Et c’est dans ce sens que Dr Mame Awa Ndoye, directrice de la Qualité, de la sécurité et de l’hygiène hospitalières, a estimé qu’il était temps de lancer cette journée de sensibilisation en vue d’attirer l’attention non seulement des décideurs, mais aussi des directeurs, des responsables de structures, des prescripteurs, quel que soit le corps médical, paramédical, et toutes les personnes qui usent des antibiotiques. «Il faut aussi sensibiliser la communauté, quel que soit son niveau d’intervention», enchaîne-t-il. Toutefois, pour lutter contre ce phénomène qui commence à prendre de l’ampleur dans le pays, Dr Mame Awa Ndoye pense «qu’il faut un plan national de communication, la formation des prescripteurs, une digitalisation pour rendre accessible la prescription, un réveil national pour que toutes les couches de la population soient conscientes que les antibiotiques ne sont pas des bonbons et qu’ils restent des substances».

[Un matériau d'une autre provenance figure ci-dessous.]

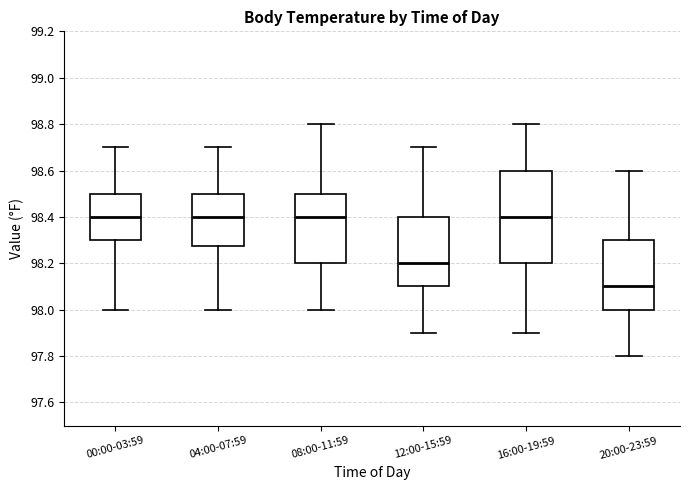

Reading left to right, transcribe this box plot: for each box, give where its median line is, the range the box spans, and where its two whiskers end, as read against the y-axis. The values are not printed on the chart, so give them approximately, as read against the axis.

00:00-03:59: median 98.40, box 98.30 to 98.50, whiskers 98.00 to 98.70
04:00-07:59: median 98.40, box 98.28 to 98.50, whiskers 98.00 to 98.70
08:00-11:59: median 98.40, box 98.20 to 98.50, whiskers 98.00 to 98.80
12:00-15:59: median 98.20, box 98.10 to 98.40, whiskers 97.90 to 98.70
16:00-19:59: median 98.40, box 98.20 to 98.60, whiskers 97.90 to 98.80
20:00-23:59: median 98.10, box 98.00 to 98.30, whiskers 97.80 to 98.60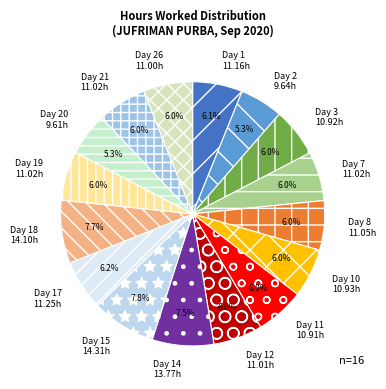

What percentage do Day 18 and Day 26 together represent?

13.7%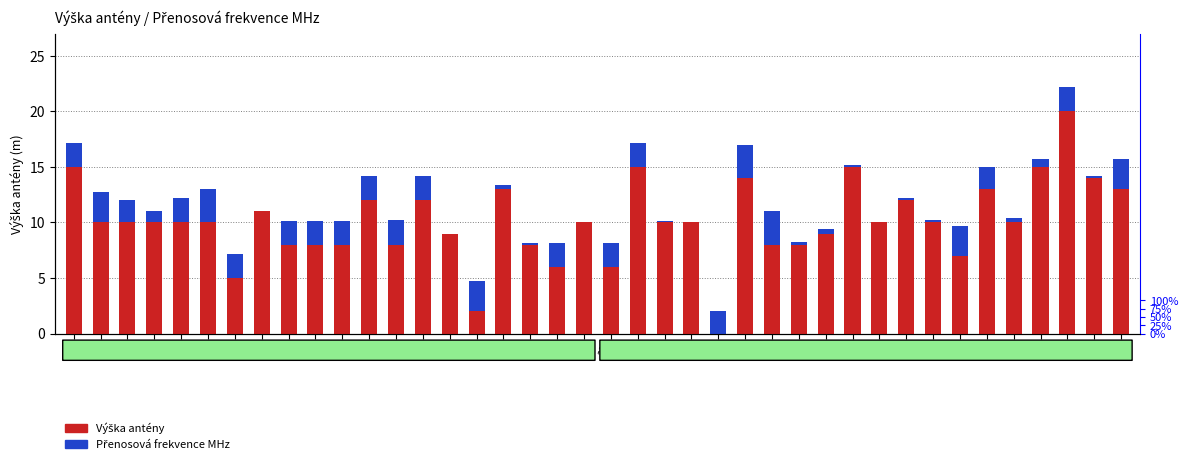

List the series in order of their peak value, highest first.

Výška antény, Přenosová frekvence MHz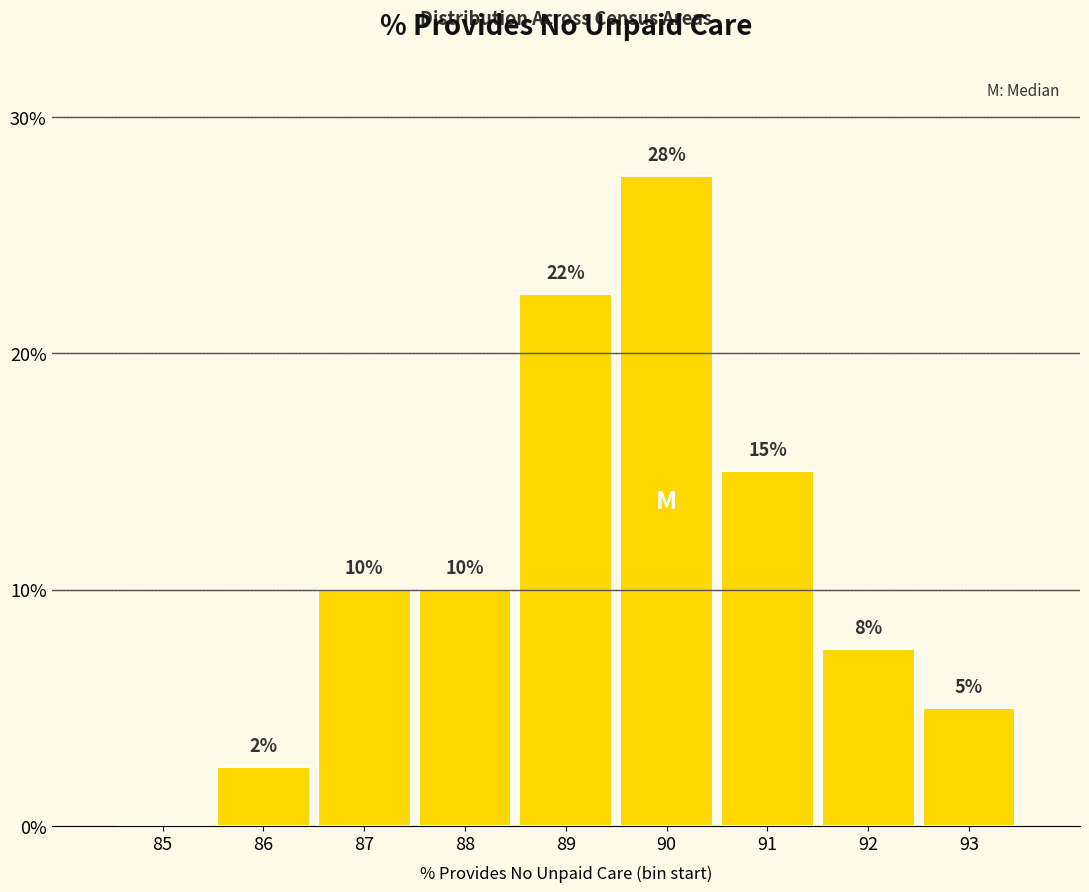

At which label is the value closest to 13?

91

Pr Moussa Seydi élabore un guide d’antibiothérapie
Un avis partagé par le Pr Moussa Seydi, chef du Service des maladies infectieuses au Centre hospitalier national de Fann, qui trouve que les prescripteurs doivent être formés pour mieux appliquer les règles du bon usage des antibiotiques. «S’ils ne le font pas, leur responsabilité est engagée», a-t-il souligné, sans oublier de préciser que leur mission est de faciliter le bon usage des antibiotiques. C’est pour cette raison qu’un guide d’antibiothérapie a été élaboré par le comité qu’il a dirigé. Mais pour une meilleure application de ce document, l’infectiologue plaide pour la confection d’une application. «Ces applications pourront être téléchargées sur les téléphones. Et n’importe quel praticien aura le guide dans sa poche et pourra le consulter en urgence, parce que n’est pas tout le temps qu’on peut aller voir des livres. Il faut parfois agir en urgence», a-t-il soutenu. En plus de ce guide, le comité a rédigé un manuel de procédure qui sera présenté ce mois de septembre 2025 au niveau des maladies infectieuses. «Ces procédures sont essentielles. Dans chaque structure, il devrait exister des procédures. Si les procédures n’existent pas, le personnel peut ne pas faire un sondage urinaire dans les règles, une ponction pleurale. Ils ne peuvent pas faire certains gestes médicaux dans les règles», a-t-il remarqué.
L’objectif de cette journée est de sensibiliser les communautés en créant des messages clairs pour qu’elles sachent qu’utiliser un antibiotique sans en avoir besoin est un danger pour la personne et aussi pour la communauté. D’ailleurs, les acteurs demandent à ce que les antibiotiques ne puissent pas être vendus sans ordonnance et à éliminer les sites où on les vend illicitement, comme c’est le cas à Keur Serigne Bi.